### 所给文本
• • •

声明: 下列内容基于ruby 2.0.0p247 (2013-06-27) [x86_64-linux]

一堆小例子

基本使用

   /hay/ =~ 'haystack'   #=> 0
%r[y].match('haystack') #=> #<MatchData "y">

主要概念

New a object

   # matching check
=~

# MatchData
obj=regexpObject.match(stringobj)

# Regexp class
r1 = Regexp.new('^a-z+:\s+\w+') #=> /^a-z+:\s+\w+/
r2 = Regexp.new('cat', true)     #=> /cat/i
r3 = Regexp.new(r2)              #=> /cat/i
r4 = Regexp.new('dog', Regexp::EXTENDED | Regexp::IGNORECASE) #=> /dog/ix

字符组 Character Classes

通用表示

符号 English 备注
/./ Any character except a newline. 除新行外的所有字符
/./m Any character (the m modifier enables multiline mode) 带多行支持后,表示所有字符
/\w/ A word character ([a-zA-Z0-9_])

• • •

### 所列数据行
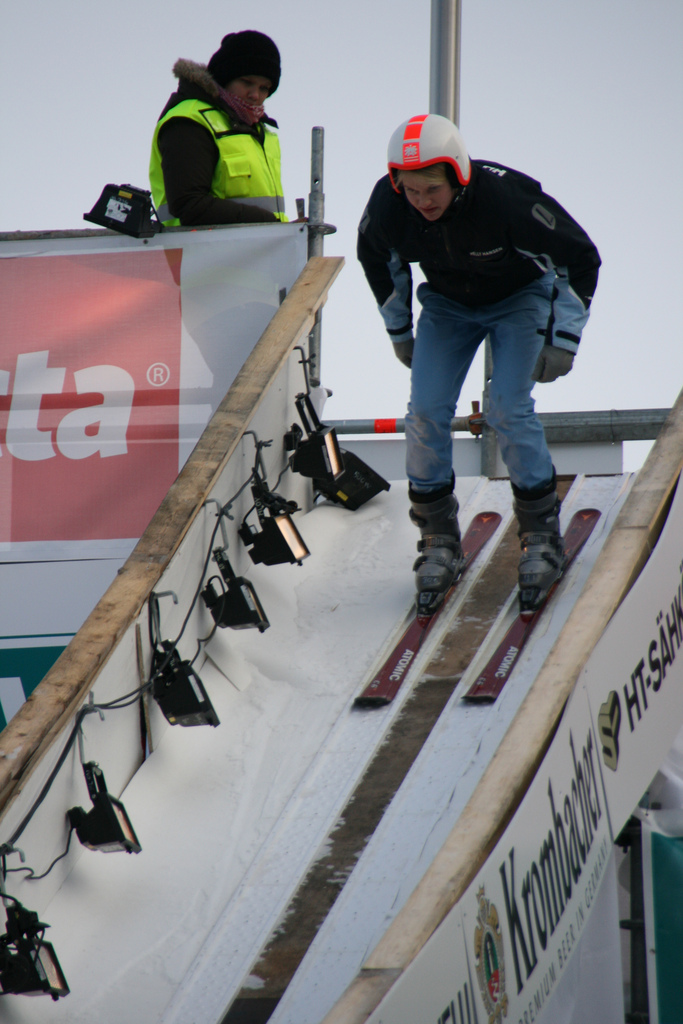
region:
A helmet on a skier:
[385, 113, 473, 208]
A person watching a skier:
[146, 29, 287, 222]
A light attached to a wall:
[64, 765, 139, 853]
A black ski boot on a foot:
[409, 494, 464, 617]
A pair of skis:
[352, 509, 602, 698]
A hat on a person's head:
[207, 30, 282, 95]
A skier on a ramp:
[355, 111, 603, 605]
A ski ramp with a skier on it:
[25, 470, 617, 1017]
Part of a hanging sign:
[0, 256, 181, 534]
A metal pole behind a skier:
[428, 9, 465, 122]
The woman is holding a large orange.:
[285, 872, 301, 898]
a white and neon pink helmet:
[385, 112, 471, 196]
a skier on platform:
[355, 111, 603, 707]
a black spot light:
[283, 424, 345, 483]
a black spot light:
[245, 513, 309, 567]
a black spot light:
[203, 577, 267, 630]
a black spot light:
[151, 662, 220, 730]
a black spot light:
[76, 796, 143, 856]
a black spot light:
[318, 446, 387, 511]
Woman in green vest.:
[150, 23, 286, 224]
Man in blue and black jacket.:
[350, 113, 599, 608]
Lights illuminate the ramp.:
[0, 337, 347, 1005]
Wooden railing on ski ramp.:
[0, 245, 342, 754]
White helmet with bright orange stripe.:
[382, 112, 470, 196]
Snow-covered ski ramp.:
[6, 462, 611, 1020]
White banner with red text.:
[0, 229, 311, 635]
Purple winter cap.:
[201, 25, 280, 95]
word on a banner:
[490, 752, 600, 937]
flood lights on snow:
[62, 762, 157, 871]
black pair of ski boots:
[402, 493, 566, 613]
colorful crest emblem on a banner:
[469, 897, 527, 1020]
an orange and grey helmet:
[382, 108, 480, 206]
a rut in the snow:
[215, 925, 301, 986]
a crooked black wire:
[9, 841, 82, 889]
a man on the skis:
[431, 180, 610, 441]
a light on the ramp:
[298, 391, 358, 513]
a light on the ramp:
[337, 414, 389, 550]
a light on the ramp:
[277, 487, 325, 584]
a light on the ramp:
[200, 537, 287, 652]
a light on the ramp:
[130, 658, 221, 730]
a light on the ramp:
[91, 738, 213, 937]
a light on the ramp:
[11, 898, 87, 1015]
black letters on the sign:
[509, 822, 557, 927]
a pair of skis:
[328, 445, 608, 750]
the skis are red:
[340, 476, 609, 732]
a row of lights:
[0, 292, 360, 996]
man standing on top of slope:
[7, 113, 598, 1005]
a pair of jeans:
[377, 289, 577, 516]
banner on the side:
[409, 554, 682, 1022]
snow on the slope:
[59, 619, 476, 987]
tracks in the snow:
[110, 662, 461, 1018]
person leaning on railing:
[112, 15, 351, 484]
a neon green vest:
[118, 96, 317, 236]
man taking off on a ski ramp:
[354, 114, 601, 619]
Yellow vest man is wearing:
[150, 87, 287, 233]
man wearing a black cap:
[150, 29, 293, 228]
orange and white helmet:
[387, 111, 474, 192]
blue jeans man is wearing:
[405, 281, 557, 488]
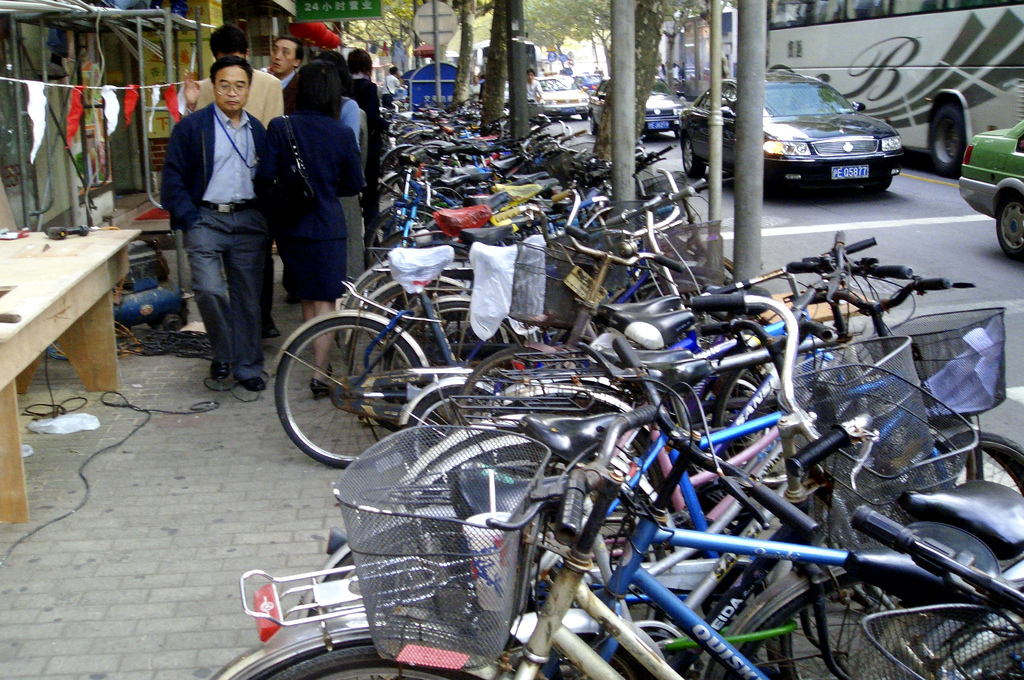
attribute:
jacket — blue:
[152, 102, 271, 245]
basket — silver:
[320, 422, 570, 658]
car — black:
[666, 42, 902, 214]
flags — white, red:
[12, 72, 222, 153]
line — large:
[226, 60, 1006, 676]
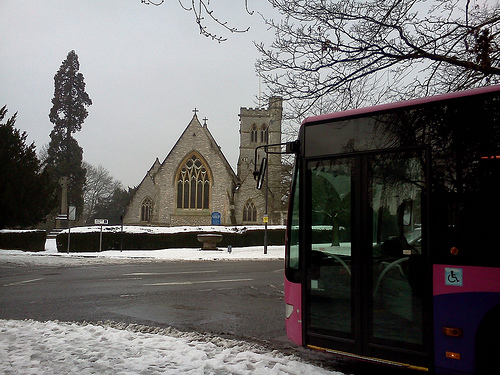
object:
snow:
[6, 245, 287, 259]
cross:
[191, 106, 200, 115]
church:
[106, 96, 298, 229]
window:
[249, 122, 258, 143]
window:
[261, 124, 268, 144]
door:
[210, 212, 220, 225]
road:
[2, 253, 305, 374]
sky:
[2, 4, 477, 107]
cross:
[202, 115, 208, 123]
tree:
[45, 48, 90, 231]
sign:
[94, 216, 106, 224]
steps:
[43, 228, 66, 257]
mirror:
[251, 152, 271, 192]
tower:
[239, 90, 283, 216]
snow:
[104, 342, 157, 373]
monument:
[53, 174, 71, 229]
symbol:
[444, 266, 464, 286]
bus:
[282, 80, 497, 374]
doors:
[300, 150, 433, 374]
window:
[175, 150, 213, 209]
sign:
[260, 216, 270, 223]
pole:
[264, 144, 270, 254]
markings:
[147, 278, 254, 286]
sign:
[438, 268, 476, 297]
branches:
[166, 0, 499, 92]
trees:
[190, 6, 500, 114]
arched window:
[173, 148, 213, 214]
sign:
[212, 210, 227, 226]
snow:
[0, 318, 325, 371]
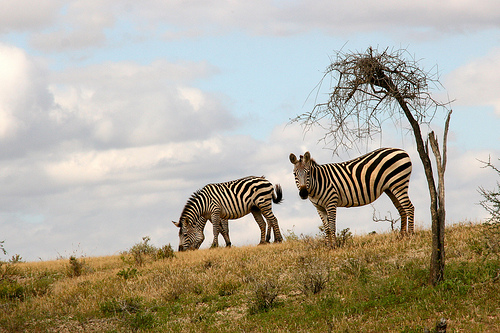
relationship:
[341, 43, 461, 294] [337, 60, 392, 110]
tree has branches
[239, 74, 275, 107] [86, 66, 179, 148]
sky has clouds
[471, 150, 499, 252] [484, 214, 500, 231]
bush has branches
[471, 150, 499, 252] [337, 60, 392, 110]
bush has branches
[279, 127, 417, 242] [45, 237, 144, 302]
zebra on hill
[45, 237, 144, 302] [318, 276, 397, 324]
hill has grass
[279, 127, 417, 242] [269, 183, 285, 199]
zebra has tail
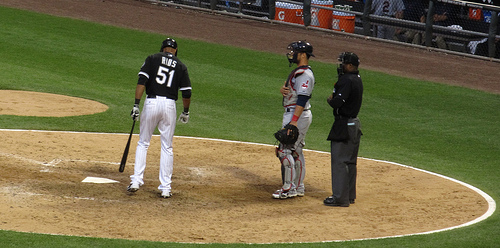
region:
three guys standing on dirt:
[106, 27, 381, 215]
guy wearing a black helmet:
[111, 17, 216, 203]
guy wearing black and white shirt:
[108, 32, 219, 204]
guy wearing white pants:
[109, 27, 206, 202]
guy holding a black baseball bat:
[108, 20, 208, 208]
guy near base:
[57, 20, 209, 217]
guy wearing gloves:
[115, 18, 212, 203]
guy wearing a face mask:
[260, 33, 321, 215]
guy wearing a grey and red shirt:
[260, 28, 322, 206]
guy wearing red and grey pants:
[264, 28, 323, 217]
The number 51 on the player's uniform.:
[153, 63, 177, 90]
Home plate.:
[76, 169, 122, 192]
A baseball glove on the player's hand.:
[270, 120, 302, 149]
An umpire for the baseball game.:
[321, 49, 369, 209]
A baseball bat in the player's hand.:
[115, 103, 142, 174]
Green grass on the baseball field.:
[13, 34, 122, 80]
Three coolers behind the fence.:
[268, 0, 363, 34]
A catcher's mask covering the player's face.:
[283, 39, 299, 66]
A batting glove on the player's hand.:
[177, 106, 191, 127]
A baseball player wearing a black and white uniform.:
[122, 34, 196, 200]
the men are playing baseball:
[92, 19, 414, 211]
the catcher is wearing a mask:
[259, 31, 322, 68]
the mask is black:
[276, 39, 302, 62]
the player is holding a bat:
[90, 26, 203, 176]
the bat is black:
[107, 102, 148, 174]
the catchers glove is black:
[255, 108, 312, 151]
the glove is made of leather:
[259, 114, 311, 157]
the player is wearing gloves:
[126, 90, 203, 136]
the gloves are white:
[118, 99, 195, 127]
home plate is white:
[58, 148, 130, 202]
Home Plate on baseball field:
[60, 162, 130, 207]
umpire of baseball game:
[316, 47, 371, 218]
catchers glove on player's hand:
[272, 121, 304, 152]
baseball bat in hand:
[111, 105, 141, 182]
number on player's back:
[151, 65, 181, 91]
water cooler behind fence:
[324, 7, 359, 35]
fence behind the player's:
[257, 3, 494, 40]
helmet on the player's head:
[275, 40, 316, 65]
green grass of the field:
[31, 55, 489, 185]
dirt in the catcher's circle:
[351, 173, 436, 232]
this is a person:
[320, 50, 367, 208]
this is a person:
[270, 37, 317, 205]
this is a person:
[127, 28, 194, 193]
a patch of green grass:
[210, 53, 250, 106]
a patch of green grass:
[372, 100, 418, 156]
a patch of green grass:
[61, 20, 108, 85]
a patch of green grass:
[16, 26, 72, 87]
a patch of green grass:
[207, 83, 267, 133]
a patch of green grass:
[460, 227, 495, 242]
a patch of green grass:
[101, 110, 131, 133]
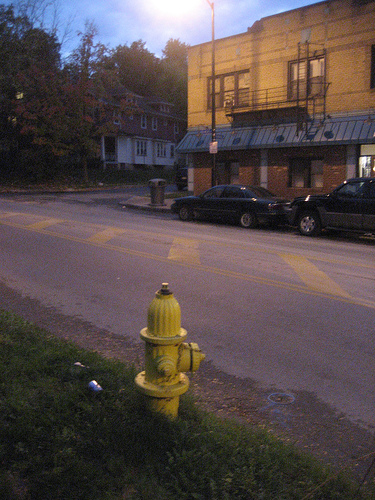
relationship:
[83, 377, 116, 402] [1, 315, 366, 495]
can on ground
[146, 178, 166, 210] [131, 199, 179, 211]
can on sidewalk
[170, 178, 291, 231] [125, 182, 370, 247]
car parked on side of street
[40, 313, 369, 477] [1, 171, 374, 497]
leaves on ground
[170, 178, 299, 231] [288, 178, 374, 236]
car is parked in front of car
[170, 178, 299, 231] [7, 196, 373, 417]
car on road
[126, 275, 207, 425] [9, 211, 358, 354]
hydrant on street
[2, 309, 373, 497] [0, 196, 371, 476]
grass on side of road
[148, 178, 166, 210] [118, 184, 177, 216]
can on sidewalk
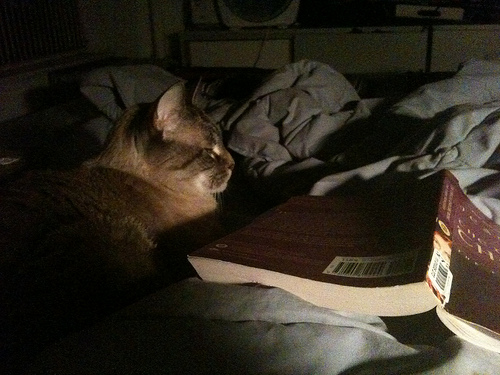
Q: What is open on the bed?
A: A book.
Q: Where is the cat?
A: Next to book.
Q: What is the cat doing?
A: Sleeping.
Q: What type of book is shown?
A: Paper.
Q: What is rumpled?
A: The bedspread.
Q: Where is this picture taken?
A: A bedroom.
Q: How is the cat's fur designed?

• • •

### 任务列表
A. 在Ruby正则表达式文本中,声明称内容基于哪个Ruby版本?
B. 请照录Ruby正则表达式文本中从“符号 English 备注”到“word character ([a-zA-Z0-9_])”之间的部分,首尾两处均包括在内。

### 逐题解答
A. 内容基于ruby 2.0.0p247 (2013-06-27) [x86_64-linux]。

B.
符号 English 备注
/./ Any character except a newline. 除新行外的所有字符
/./m Any character (the m modifier enables multiline mode) 带多行支持后,表示所有字符
/\w/ A word character ([a-zA-Z0-9_])